## Prompt
Apart from the pictures, everything in the lines below must be printed exactly.

## Given data
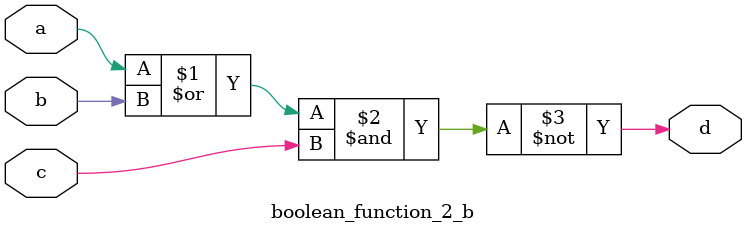
<source format=v>
`timescale 1ns / 1ps


module boolean_function_2_b(
    input a,b,c,
    output d
    );
    
    assign d = ~((a|b)&c);
endmodule

</source>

## Exercise response
<source format=v>
`timescale 1ns / 1ps


module boolean_function_2_b(
    input a,b,c,
    output d
    );
    
    assign d = ~((a|b)&c);
endmodule

</source>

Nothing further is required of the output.